(Collected data entries)

---*---

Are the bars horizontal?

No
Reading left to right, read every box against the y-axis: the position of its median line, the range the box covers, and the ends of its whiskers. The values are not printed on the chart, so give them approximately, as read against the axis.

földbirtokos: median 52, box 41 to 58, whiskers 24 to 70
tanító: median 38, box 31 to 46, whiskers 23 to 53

---*---

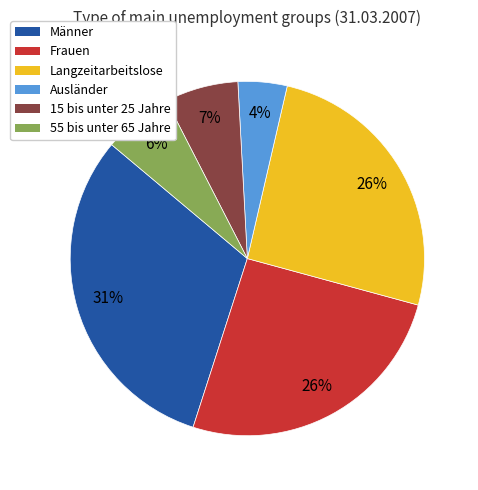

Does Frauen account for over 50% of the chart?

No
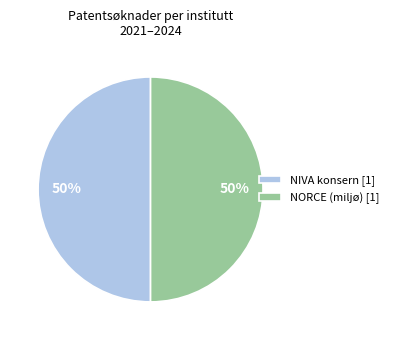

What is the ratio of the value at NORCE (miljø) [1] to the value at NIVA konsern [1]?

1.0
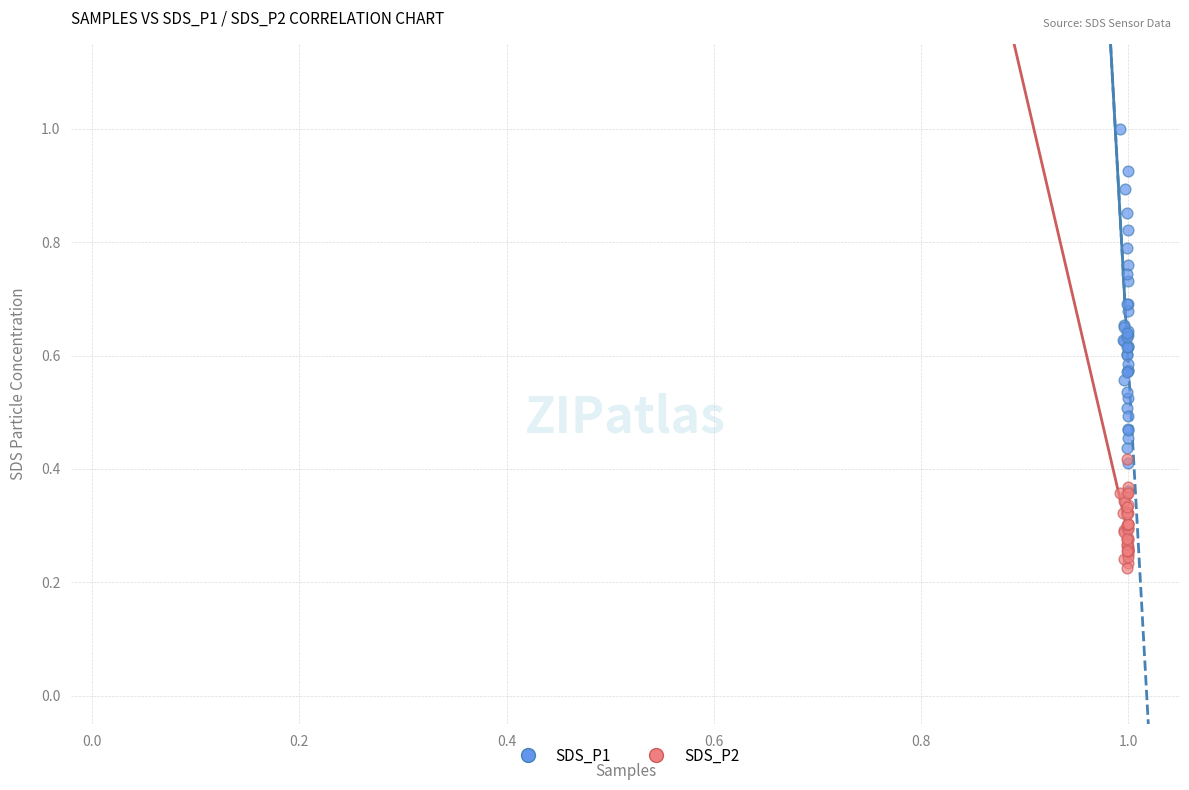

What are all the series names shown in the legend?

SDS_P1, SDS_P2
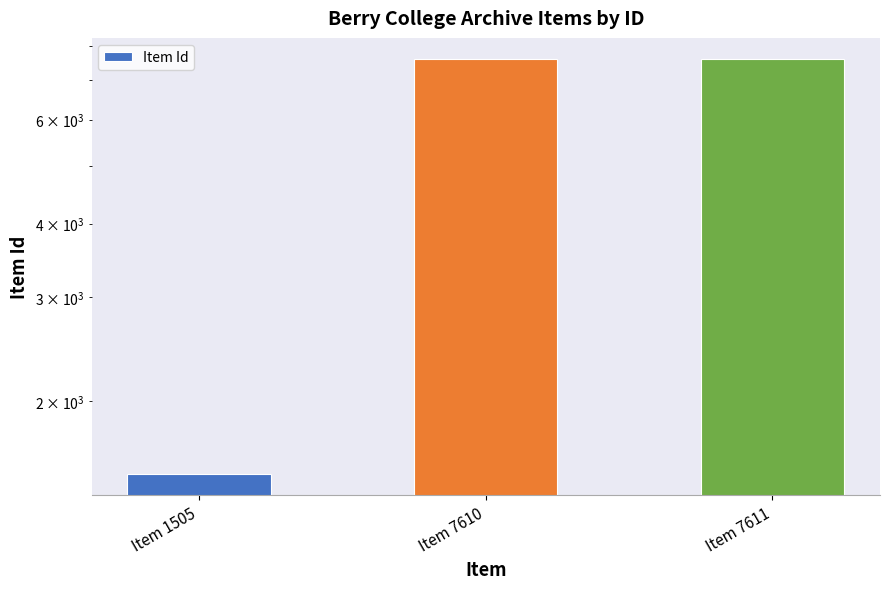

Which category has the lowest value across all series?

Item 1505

---*---

Problem requirements> Please extract each line of the data above that contains the word "chart".

Expected answer>
Reading left to right, read every box against the y-axis: the position of its median line, the range the box covers, and the ends of its whiskers. The values are not printed on the chart, so give them approximately, as read against the axis.
Does Frauen account for over 50% of the chart?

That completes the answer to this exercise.